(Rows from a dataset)
⁂
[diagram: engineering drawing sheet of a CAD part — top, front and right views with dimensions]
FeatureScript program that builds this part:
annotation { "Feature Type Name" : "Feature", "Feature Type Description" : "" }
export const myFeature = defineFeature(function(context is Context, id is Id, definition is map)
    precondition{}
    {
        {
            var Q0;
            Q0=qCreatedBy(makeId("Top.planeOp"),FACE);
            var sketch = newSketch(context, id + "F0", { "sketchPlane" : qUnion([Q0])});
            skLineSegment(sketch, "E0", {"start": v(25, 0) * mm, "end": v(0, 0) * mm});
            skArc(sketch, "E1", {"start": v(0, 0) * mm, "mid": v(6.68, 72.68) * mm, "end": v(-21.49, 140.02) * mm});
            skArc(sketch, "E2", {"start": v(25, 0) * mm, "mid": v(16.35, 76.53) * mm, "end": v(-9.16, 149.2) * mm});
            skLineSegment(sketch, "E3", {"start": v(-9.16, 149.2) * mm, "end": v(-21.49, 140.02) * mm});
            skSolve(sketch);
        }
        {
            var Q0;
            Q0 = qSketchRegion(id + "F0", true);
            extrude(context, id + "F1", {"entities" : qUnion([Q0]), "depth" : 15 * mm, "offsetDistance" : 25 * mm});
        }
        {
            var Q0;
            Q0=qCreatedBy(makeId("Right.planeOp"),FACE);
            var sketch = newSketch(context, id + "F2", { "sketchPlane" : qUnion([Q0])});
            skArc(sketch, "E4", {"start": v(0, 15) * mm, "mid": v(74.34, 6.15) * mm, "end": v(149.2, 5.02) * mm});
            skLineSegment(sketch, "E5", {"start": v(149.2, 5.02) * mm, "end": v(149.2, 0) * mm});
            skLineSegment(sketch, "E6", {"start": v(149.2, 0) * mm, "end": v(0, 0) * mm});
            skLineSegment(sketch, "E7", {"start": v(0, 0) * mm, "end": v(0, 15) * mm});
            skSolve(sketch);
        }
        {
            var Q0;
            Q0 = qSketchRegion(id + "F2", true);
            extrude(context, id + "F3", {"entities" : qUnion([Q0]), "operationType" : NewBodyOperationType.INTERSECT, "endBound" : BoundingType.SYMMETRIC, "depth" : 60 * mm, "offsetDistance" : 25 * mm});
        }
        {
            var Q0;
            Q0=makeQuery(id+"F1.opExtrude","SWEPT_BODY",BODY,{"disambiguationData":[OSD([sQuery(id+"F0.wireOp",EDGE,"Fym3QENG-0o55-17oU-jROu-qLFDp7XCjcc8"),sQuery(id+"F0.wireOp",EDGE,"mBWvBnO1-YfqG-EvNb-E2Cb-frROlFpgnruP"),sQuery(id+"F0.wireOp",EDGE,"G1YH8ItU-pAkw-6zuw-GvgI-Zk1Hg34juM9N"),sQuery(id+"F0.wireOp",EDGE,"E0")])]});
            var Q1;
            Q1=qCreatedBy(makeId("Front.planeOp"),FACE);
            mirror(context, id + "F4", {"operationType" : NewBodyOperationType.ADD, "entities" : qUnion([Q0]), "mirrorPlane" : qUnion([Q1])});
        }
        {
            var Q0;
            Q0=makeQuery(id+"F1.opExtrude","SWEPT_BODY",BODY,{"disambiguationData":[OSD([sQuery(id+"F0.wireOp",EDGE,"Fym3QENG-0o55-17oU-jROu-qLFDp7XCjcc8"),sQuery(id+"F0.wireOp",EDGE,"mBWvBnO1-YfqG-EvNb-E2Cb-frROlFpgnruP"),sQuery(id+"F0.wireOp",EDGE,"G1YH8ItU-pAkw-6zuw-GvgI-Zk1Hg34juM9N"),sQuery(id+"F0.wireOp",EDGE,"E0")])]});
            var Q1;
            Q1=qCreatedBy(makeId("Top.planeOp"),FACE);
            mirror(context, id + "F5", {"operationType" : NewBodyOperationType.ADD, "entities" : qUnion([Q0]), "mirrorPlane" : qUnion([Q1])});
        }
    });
⁂
▶ EXERCISE: Reproduce the rows above, renaming every "mirrorPlane" to "reflectionPlane" and leaving all else unchanged.

▶ WRITTEN SOLUTION:
[diagram: engineering drawing sheet of a CAD part — top, front and right views with dimensions]
FeatureScript program that builds this part:
annotation { "Feature Type Name" : "Feature", "Feature Type Description" : "" }
export const myFeature = defineFeature(function(context is Context, id is Id, definition is map)
    precondition{}
    {
        {
            var Q0;
            Q0=qCreatedBy(makeId("Top.planeOp"),FACE);
            var sketch = newSketch(context, id + "F0", { "sketchPlane" : qUnion([Q0])});
            skLineSegment(sketch, "E0", {"start": v(25, 0) * mm, "end": v(0, 0) * mm});
            skArc(sketch, "E1", {"start": v(0, 0) * mm, "mid": v(6.68, 72.68) * mm, "end": v(-21.49, 140.02) * mm});
            skArc(sketch, "E2", {"start": v(25, 0) * mm, "mid": v(16.35, 76.53) * mm, "end": v(-9.16, 149.2) * mm});
            skLineSegment(sketch, "E3", {"start": v(-9.16, 149.2) * mm, "end": v(-21.49, 140.02) * mm});
            skSolve(sketch);
        }
        {
            var Q0;
            Q0 = qSketchRegion(id + "F0", true);
            extrude(context, id + "F1", {"entities" : qUnion([Q0]), "depth" : 15 * mm, "offsetDistance" : 25 * mm});
        }
        {
            var Q0;
            Q0=qCreatedBy(makeId("Right.planeOp"),FACE);
            var sketch = newSketch(context, id + "F2", { "sketchPlane" : qUnion([Q0])});
            skArc(sketch, "E4", {"start": v(0, 15) * mm, "mid": v(74.34, 6.15) * mm, "end": v(149.2, 5.02) * mm});
            skLineSegment(sketch, "E5", {"start": v(149.2, 5.02) * mm, "end": v(149.2, 0) * mm});
            skLineSegment(sketch, "E6", {"start": v(149.2, 0) * mm, "end": v(0, 0) * mm});
            skLineSegment(sketch, "E7", {"start": v(0, 0) * mm, "end": v(0, 15) * mm});
            skSolve(sketch);
        }
        {
            var Q0;
            Q0 = qSketchRegion(id + "F2", true);
            extrude(context, id + "F3", {"entities" : qUnion([Q0]), "operationType" : NewBodyOperationType.INTERSECT, "endBound" : BoundingType.SYMMETRIC, "depth" : 60 * mm, "offsetDistance" : 25 * mm});
        }
        {
            var Q0;
            Q0=makeQuery(id+"F1.opExtrude","SWEPT_BODY",BODY,{"disambiguationData":[OSD([sQuery(id+"F0.wireOp",EDGE,"Fym3QENG-0o55-17oU-jROu-qLFDp7XCjcc8"),sQuery(id+"F0.wireOp",EDGE,"mBWvBnO1-YfqG-EvNb-E2Cb-frROlFpgnruP"),sQuery(id+"F0.wireOp",EDGE,"G1YH8ItU-pAkw-6zuw-GvgI-Zk1Hg34juM9N"),sQuery(id+"F0.wireOp",EDGE,"E0")])]});
            var Q1;
            Q1=qCreatedBy(makeId("Front.planeOp"),FACE);
            mirror(context, id + "F4", {"operationType" : NewBodyOperationType.ADD, "entities" : qUnion([Q0]), "reflectionPlane" : qUnion([Q1])});
        }
        {
            var Q0;
            Q0=makeQuery(id+"F1.opExtrude","SWEPT_BODY",BODY,{"disambiguationData":[OSD([sQuery(id+"F0.wireOp",EDGE,"Fym3QENG-0o55-17oU-jROu-qLFDp7XCjcc8"),sQuery(id+"F0.wireOp",EDGE,"mBWvBnO1-YfqG-EvNb-E2Cb-frROlFpgnruP"),sQuery(id+"F0.wireOp",EDGE,"G1YH8ItU-pAkw-6zuw-GvgI-Zk1Hg34juM9N"),sQuery(id+"F0.wireOp",EDGE,"E0")])]});
            var Q1;
            Q1=qCreatedBy(makeId("Top.planeOp"),FACE);
            mirror(context, id + "F5", {"operationType" : NewBodyOperationType.ADD, "entities" : qUnion([Q0]), "reflectionPlane" : qUnion([Q1])});
        }
    });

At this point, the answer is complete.